Homeowners Lose Wealth as Rising Interest Rates Affect Home Values

“For Sale” sign outside a home in Albany, California on Tuesday, May 31, 2022.

David Paul Morris | Bloomberg | Getty Images

Some homeowners are losing wealth as high mortgage rates affect home values, at least on paper, as the once-hot housing market cools quickly.

Sales have been declining for months, and mortgage rates have now doubled compared to earlier this year.

Home prices also fell 0.77% from June to July, according to a recent report from Black Knight, a software, data and analytics company. While it may not sound like much, it was the biggest monthly drop since January 2011 and the first monthly drop of any size in 32 months.

“House prices continued to rise over 14% annually, but in a market as highly volatile and rapidly changing as it is today, such hindsights can be misleading as they may mask more current, pressing realities.” written by Ben Graboske. , President of Black Knight Data & Analytics.

In about 85% of the major markets, prices declined before July, with prices falling by more than 1% in one-third, and by 4% or more in about one in ten. As a result, after collectively making trillions of dollars in net worth in the first two years of the pandemic, some homeowners are now losing capital.

So-called affordable capital, which Black Knight defines as the amount a homeowner can borrow while keeping 20% ​​of the ownership, hit its 10th straight quarterly record high of $11.5 trillion in the second quarter of this year. But data suggests it may have peaked in May.

The decline in housing prices in June and July resulted in a 5% drop in total available capital, and given the weakening of the housing market since then, the fall will be more significant in the third quarter of this year.
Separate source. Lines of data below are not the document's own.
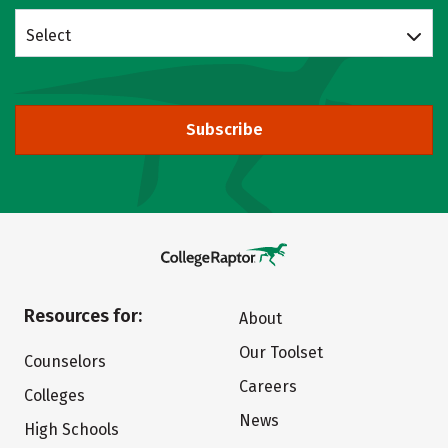
Select
Subscribe
Resources for:
About
Our Toolset
Counselors
Careers
Colleges
News
High Schools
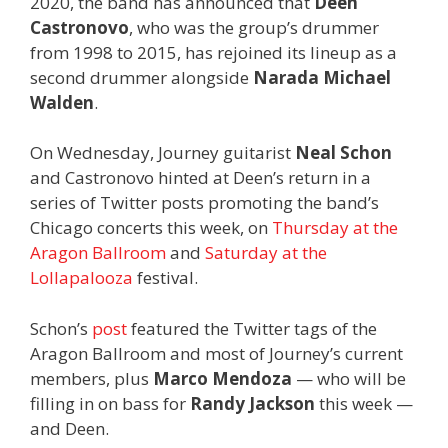
2020, the band has announced that
Deen
Castronovo
, who was the group’s drummer
from 1998 to 2015, has rejoined its lineup as a
second drummer alongside
Narada Michael
Walden
.
On Wednesday, Journey guitarist
Neal Schon
and Castronovo hinted at Deen’s return in a
series of Twitter posts promoting the band’s
Chicago concerts this week, on
Thursday at the
Aragon Ballroom
and
Saturday at the
Lollapalooza
festival.
Schon’s
post
featured the Twitter tags of the
Aragon Ballroom and most of Journey’s current
members, plus
Marco Mendoza
— who will be
filling in on bass for
Randy Jackson
this week —
and Deen.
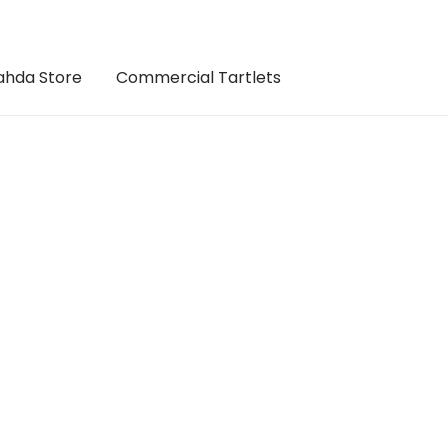
hda Store
Commercial Tartlets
“Some of the richest stock markets in the country have experienced significant declines, especially among key West Coast metros,” Graboske said.

From April to July, San Jose lost 20% of its available capital, followed by Seattle (-18%), San Diego (-14%), San Francisco (-14%) and Los Angeles (-10%) .
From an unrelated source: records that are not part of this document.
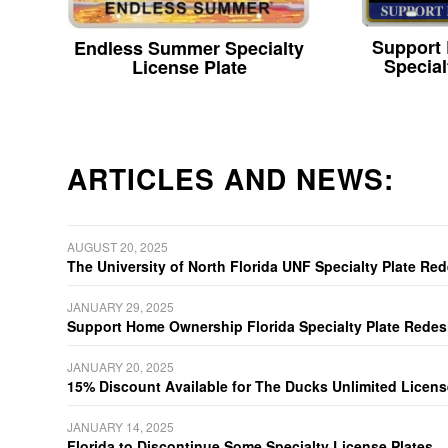
Support
Endless Summer Specialty
Special
License Plate
ARTICLES AND NEWS:
AUGUST 20, 2025
The University of North Florida UNF Specialty Plate Re
JANUARY 29, 2025
Support Home Ownership Florida Specialty Plate Redes
JANUARY 20, 2025
15% Discount Available for The Ducks Unlimited Licens
JANUARY 14, 2025
Florida to Discontinue Some Specialty License Plates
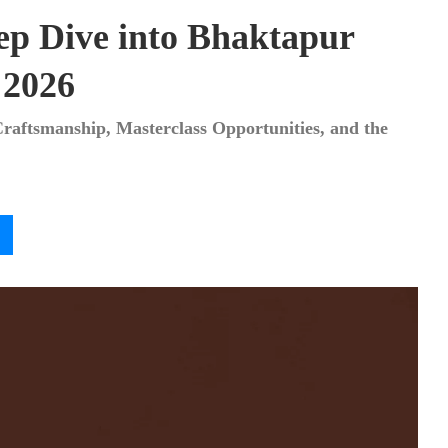
ep Dive into Bhaktapur
 2026
Craftsmanship, Masterclass Opportunities, and the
Homeowners are still much better off than they were last time the housing market suffered a major correction. During the crash of subprime mortgages that began in 2007 and the Great Recession that followed, home values ​​nearly halved in some major markets. Millions of borrowers went under water on their mortgages, owing more than their homes were worth.

Today it is not so. Current borrowers, on average, owe just 42% of the value of their home on both their first and second mortgages. This is the lowest leverage ever seen. The loss of some value on paper should not affect these owners in any way.

However, there are about 275,000 borrowers who would drown if their homes lost 5% of their current value. Over 80% of these borrowers purchased their homes in the first six months of this year, which was the top of the market.

Even with a 15% price cut across the board, negative equity rates would still be far from levels seen during the financial crisis, according to the report.